Sai de cena. Entra vestida numa capa de chuva. Pendura no fundo do palco


Cena <

Atriz – Rubem... Se por acaso você estiver aqui... se você estiver aqui hoje... e tiver ouvindo essas histórias... eu queria que você soubesse que... eu queria que você soubesse que você pode me ligar se você quiser... mesmo que seja por engano... Se você quiser eu... eu iria adorar...

Cena +

Atriz – (Toca outra vez o telefone. Ela atende.) Fala! Que eu não apenas te escuto como também falo com você! Aliça Anderson, melhor que o CVV, Vinte e quatro horas pronta pra te atender. Boa noite em que eu posso ajudar? O que? (atordoada) Entendi. (Vai até a mesa de som e tira o som. A cena inteira, inclusive a atriz, fica sem som). Atriz Termina de falar com a pessoa que ligou. Pede ao operador de som que aumente o volume. Desliga o telefone e chora desesperadamente).




Cena (

Atriz – O amor não dado é veneno. O amor não dado escorre devagar... como mel. Só que azedo... e venenoso.

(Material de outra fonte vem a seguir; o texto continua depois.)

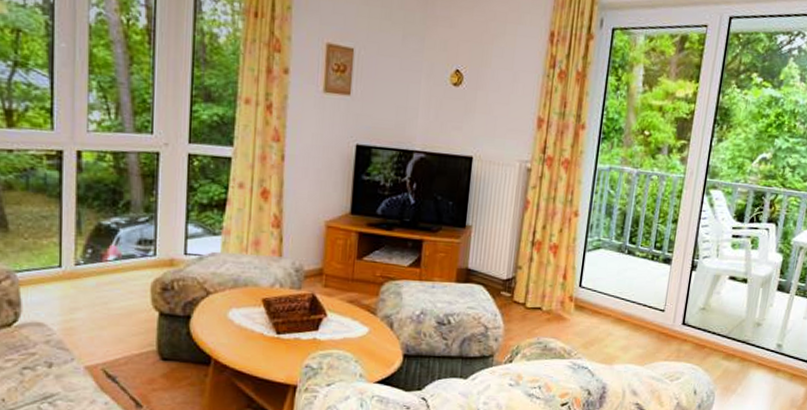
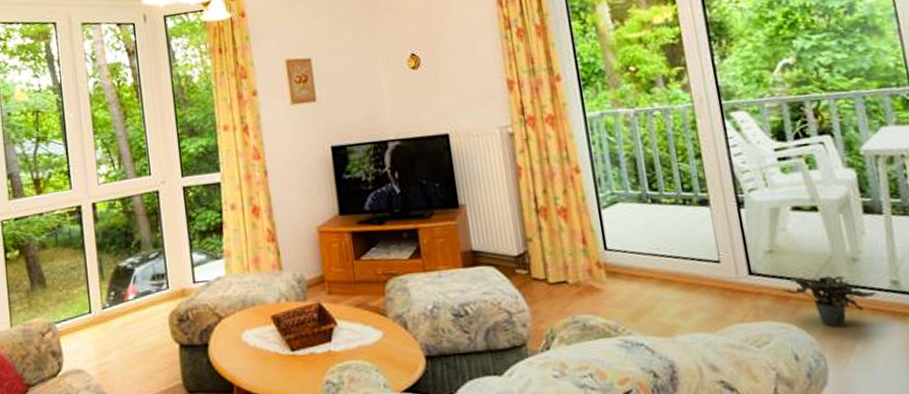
potted plant: none [701,331,765,373] -> present [781,276,877,327]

O amor não dado é cicuta, é um filme “B”, não... “D”. É um filme... V,U,T... É um filme “T”, do tipo violento, sanguinolento,nojento, cheio de excremento. É isso! É um coração cheio de excremento. E o coração vai bombeando o excremento e ele, o excremento, entope e contamina vasos. O amor não dado entope e contamina os vasos. O amor não dado envenena alma e enche o coração de excremento... (para os espectadores) Você. Já pesou seu coração? Já? Pra ver se não tem merda dentro? E se de repente tem? Se de repente já está tudo envenenado? E se então o sangue subir? Pronto! Tá feita a cagada.